On parle rarement de la joie au seuil du Jeudi saint.
Et pourtant, il y a là une forme de joie très singulière, presque paradoxale, qui ne ressemble en rien à l’enthousiasme ou à la légèreté que l’on associe habituellement à ce mot.
Ce n’est pas une joie qui nie l’épreuve.
Ce n’est pas une joie qui évite la nuit qui vient.
C’est une joie qui coexiste avec ce qui va être perdu.
Au moment même où tout commence à vaciller, où les liens vont être éprouvés, trahis, déchirés, il y a encore, dans ce dernier repas, dans ces gestes simples, dans cette présence offerte, quelque chose qui tient.
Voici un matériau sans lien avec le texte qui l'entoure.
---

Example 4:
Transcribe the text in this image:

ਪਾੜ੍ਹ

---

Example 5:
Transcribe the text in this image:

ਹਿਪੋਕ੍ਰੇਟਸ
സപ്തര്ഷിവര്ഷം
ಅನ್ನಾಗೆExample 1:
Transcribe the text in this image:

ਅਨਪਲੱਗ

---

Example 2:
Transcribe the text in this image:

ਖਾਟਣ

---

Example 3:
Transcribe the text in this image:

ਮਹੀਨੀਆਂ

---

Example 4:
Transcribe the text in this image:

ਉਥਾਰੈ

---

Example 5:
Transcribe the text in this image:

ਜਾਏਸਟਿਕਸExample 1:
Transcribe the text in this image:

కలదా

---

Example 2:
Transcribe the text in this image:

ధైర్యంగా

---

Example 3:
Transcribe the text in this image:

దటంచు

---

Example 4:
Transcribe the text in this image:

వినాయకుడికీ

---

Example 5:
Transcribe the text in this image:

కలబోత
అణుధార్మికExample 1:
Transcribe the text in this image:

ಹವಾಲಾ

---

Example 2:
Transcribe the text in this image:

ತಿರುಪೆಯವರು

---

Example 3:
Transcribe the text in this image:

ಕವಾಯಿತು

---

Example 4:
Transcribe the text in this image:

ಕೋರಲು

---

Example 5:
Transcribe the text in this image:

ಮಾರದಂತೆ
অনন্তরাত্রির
Quelque chose qui se donne, sans se retenir, alors même que tout pourrait se refermer.
C’est peut-être là que se loge une autre manière de comprendre la joie.
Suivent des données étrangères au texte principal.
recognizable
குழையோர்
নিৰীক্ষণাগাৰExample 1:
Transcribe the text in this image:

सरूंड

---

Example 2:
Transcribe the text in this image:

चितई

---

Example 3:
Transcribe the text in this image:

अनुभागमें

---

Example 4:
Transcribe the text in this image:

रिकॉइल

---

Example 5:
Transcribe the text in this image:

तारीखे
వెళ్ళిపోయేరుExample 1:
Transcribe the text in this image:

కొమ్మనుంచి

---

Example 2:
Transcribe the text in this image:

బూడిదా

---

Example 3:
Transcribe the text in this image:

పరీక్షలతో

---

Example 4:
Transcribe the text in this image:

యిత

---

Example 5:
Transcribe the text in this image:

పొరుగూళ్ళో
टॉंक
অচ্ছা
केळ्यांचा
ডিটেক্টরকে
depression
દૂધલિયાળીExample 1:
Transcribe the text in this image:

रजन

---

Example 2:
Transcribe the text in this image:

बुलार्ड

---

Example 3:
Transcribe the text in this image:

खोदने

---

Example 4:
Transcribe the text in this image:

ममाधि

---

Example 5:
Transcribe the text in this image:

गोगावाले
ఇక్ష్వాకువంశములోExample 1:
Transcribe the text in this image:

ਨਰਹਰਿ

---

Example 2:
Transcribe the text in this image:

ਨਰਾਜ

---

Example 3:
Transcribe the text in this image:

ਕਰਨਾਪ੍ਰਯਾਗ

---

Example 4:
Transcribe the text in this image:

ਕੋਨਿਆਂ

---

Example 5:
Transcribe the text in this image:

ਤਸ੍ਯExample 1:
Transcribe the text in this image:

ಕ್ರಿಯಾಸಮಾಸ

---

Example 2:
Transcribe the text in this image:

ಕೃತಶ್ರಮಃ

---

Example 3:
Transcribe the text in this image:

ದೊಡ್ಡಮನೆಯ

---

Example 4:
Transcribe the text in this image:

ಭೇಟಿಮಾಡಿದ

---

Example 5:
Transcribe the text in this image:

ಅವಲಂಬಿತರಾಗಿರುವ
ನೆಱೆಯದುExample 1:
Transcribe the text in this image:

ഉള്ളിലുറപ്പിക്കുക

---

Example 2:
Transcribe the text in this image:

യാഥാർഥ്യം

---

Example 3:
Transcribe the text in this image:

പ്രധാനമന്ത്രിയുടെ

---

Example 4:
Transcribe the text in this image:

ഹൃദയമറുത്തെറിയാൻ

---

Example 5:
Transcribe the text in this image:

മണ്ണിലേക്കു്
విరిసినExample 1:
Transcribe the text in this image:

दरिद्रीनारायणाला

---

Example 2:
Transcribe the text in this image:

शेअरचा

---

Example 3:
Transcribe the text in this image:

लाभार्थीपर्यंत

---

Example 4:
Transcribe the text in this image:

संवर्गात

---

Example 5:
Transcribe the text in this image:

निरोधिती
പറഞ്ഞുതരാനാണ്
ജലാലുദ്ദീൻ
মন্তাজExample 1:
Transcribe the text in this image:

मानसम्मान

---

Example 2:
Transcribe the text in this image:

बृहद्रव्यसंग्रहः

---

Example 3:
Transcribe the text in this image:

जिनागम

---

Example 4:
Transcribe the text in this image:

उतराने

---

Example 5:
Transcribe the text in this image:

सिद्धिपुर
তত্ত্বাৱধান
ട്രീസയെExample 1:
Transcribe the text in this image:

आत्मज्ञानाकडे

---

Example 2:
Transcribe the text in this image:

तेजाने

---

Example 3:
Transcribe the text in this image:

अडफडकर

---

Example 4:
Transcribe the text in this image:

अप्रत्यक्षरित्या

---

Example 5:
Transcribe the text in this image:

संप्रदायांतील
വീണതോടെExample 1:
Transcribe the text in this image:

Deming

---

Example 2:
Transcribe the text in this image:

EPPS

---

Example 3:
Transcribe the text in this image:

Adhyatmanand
Non pas comme l’absence de douleur, mais comme la capacité de rester ouvert, de rester présent, de rester en lien, même lorsque l’on sait que l’on ne sera pas épargné.
Il y a une joie très profonde à pouvoir aimer sans garantie. À pouvoir donner sans être certain de recevoir. À pouvoir être là, entièrement, sans se retirer à l’avance pour ne pas souffrir.
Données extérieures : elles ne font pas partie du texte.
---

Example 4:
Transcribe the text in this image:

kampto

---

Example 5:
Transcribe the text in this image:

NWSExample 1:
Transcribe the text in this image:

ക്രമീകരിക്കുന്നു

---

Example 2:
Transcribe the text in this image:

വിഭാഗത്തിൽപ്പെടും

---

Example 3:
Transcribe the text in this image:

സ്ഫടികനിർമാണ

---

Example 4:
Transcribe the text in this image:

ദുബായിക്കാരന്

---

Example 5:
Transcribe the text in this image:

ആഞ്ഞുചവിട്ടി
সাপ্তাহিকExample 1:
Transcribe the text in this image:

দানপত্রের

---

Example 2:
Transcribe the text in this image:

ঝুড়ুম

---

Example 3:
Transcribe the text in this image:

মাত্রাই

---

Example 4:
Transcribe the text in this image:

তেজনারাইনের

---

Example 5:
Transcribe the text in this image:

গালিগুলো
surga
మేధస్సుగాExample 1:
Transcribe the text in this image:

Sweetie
Ce n’est pas une joie confortable.
Ce n’est pas une joie qui protège.
C’est une joie qui consent.
Une joie qui naît, peut-être, non pas de ce qui est facile, mais de ce qui est vrai.
Et peut-être que le Jeudi saint nous approche de cela, de cette capacité à habiter un moment jusqu’au bout, à ne pas fuir ce qui vient, à ne pas se fermer avant l’heure, à ne pas se retirer de la relation par anticipation de la blessure. Une joie grave, silencieuse, presque secrète, mais réelle.
La joie de ne pas se quitter, même quand tout, autour, commence à se défaire.